He says the complexity and timeline of the second phase of Aukus requires even more “heroic levels of optimism” than is needed for the American vessels.

“Every report coming out of the UK indicates that its defence-industrial base is presently under extraordinary stress, with submarine building schedules tightening and costs increasing, and with every prospect of further deterioration, notwithstanding Australia’s commitment to spending $4.5bn over 10 years to help boost production rates.”

Evans calls the government’s expected price tag for the deal “wholly speculative” and says the US views the submarines as primarily supplementary assets, effectively embedded into US military command, for the task of finding, tracking, attacking and destroying Chinese submarines seen as posing a risk to the US mainland.

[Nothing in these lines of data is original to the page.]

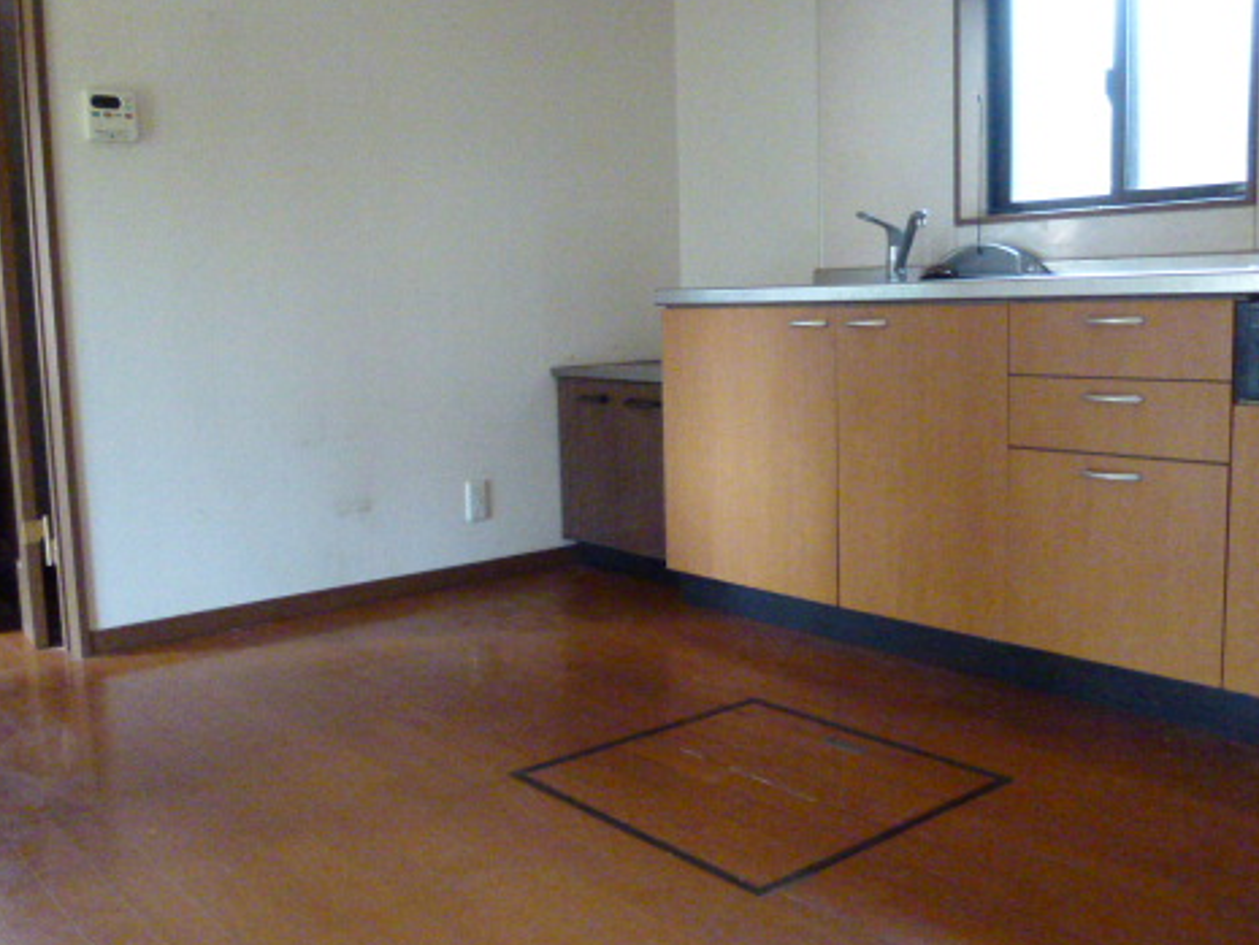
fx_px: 1201
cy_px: 441
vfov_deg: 42.9
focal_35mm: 33
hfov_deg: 55.3
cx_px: 615
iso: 800
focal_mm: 4.3
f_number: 2.2
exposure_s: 1/100
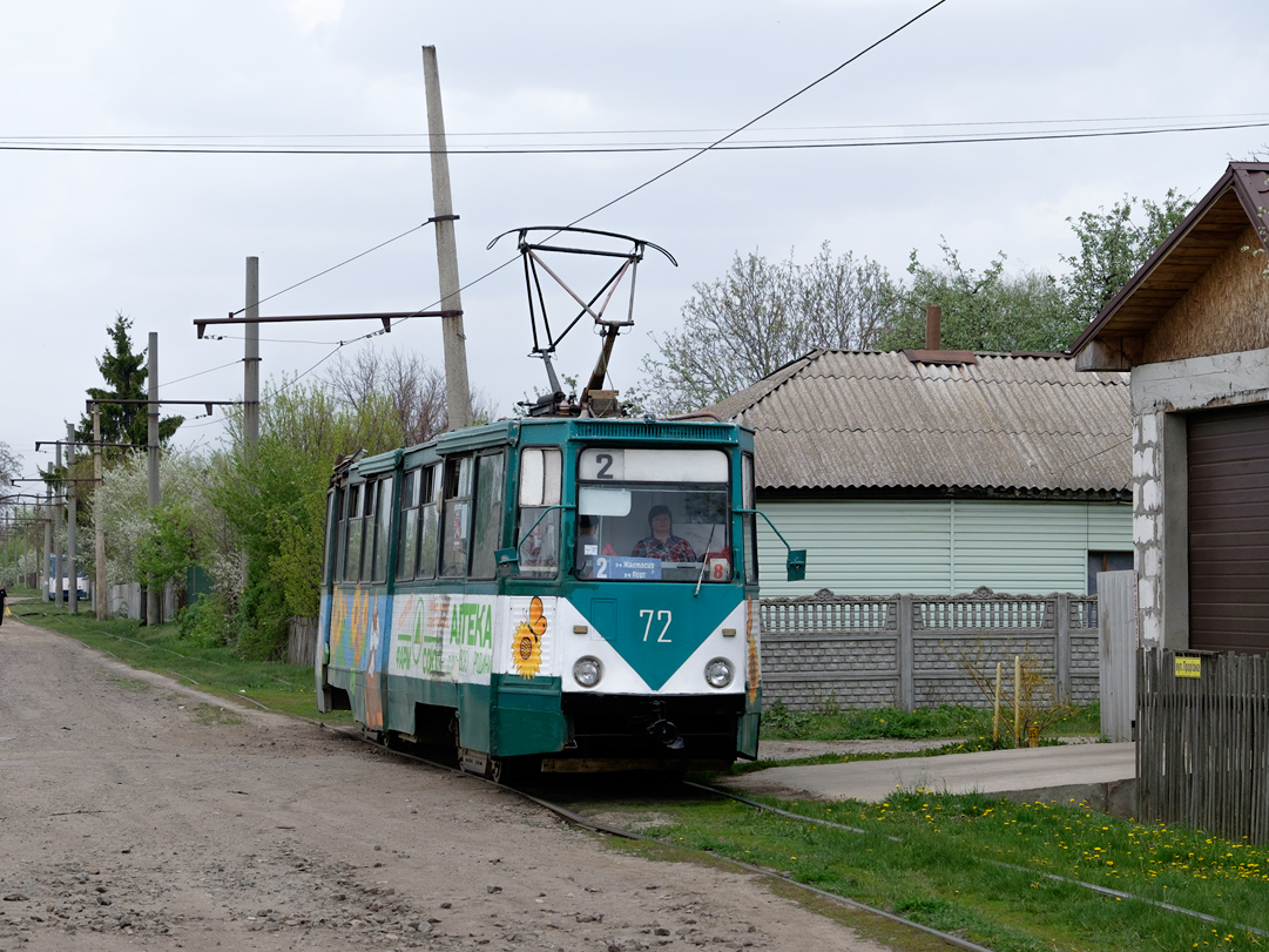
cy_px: 477
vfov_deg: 15.9
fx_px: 3410
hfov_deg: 21.1
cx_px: 556
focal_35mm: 93
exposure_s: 1/640
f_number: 7.1
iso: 320
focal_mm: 55.6
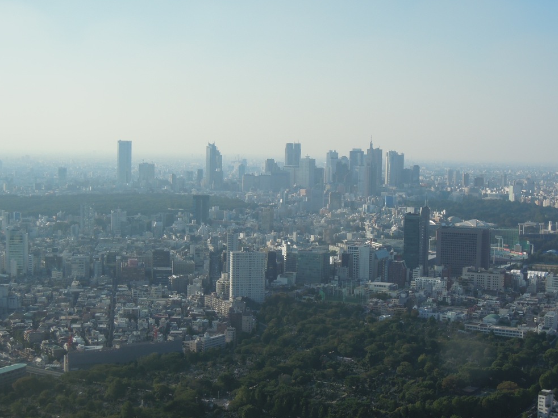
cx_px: 279
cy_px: 212
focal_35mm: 56
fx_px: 903
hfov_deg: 34.3
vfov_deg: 26.1
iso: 160
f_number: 4
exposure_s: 1/1000
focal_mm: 9.9
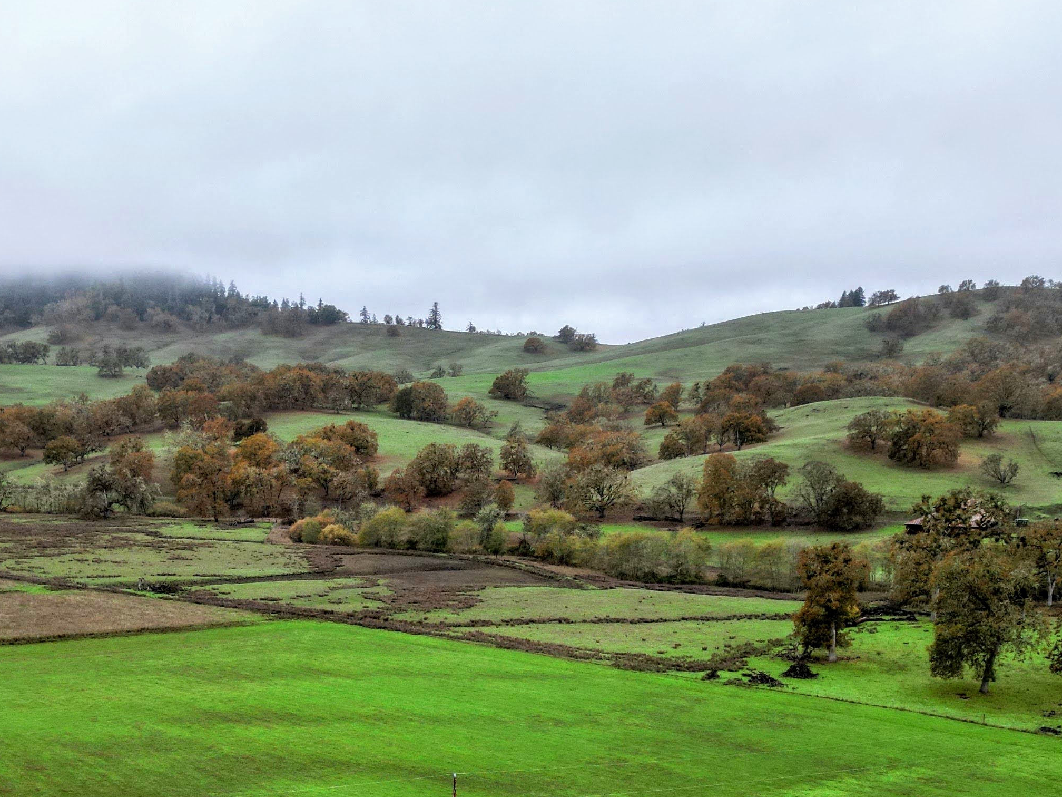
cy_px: 673
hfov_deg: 39.4
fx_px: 1473
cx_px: 390
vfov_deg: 29.4
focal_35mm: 48
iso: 120
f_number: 1.7
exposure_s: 1/1000
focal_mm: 6.72
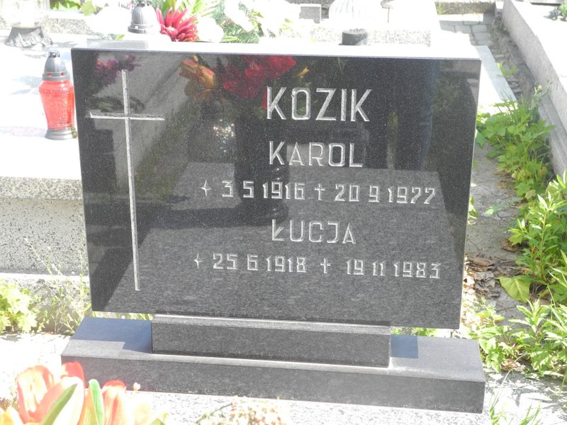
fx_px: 999
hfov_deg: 31.7
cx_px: 284
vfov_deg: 24.0
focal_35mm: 61
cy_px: 212
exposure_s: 1/160
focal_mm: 13
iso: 100
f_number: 3.5
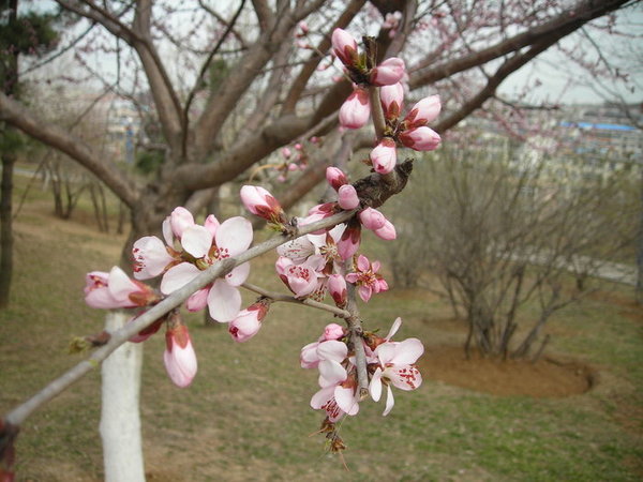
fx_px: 706
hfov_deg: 49.0
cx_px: 322
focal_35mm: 38
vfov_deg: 37.7
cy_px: 241
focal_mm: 6.3
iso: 50
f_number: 3.2
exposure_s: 1/220
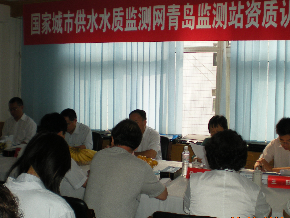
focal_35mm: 47
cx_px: 161
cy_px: 115
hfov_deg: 40.4
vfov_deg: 30.9
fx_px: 394
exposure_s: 1/182
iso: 89
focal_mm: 6.3
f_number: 3.1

“Australian ministers have never explicitly conceded as much but the conclusion is inescapable that from the outset the whole enterprise has been viewed through an alliance reinforcement lens, with this role for the boats being the understood quid pro quo.”

Evans calls Aukus a doubling down on Australia’s commitment to the US alliance, painting a target on the country’s back in the event of a military conflict.

Thursday’s first hearing of the public inquiry – which is not a parliamentary process and is being backed by trade unions and the Australian Peace and Security Forum – will be led by commissioners including the former Labor minister Peter Garrett and former defence boss Chris Barrie.

Current Labor ministers have accused the inquiry of being anti-Aukus from the outset.

Nuclear non-proliferation campaigners Tilman Ruff, Richard Tanter and Dave Sweeney will give evidence in the hearing, as well as retired diplomat John Lander.

Highly sceptical of the Aukus agreement, the inquiry’s commissioners will hold public hearings around the country before delivering a reporting in October.

The foreign minister, Penny Wong, said on Thursday she and the defence minister, Richard Marles, had discussed Aukus with their UK counterparts in regular talks overnight.

The UK government has confirmed the first steel for the newly built joint submarines will be cut next year, even as Britain’s existing submarine program runs years behind targets and billions over budget.

“This submarine capability is central to assuring Australian sovereignty in a much more contested world,” Wong said.

“It is a capability we need in a world that is more contested. There is no doubt that this project has its challenges. There is no doubt it is ambitious. But there is also no doubt that we do need this capability to assure our interests. And we are very focused on delivering it.”

Labor is pushing back on criticism of the plan, including from its own MPs, before the party’s national conference in Adelaide next month.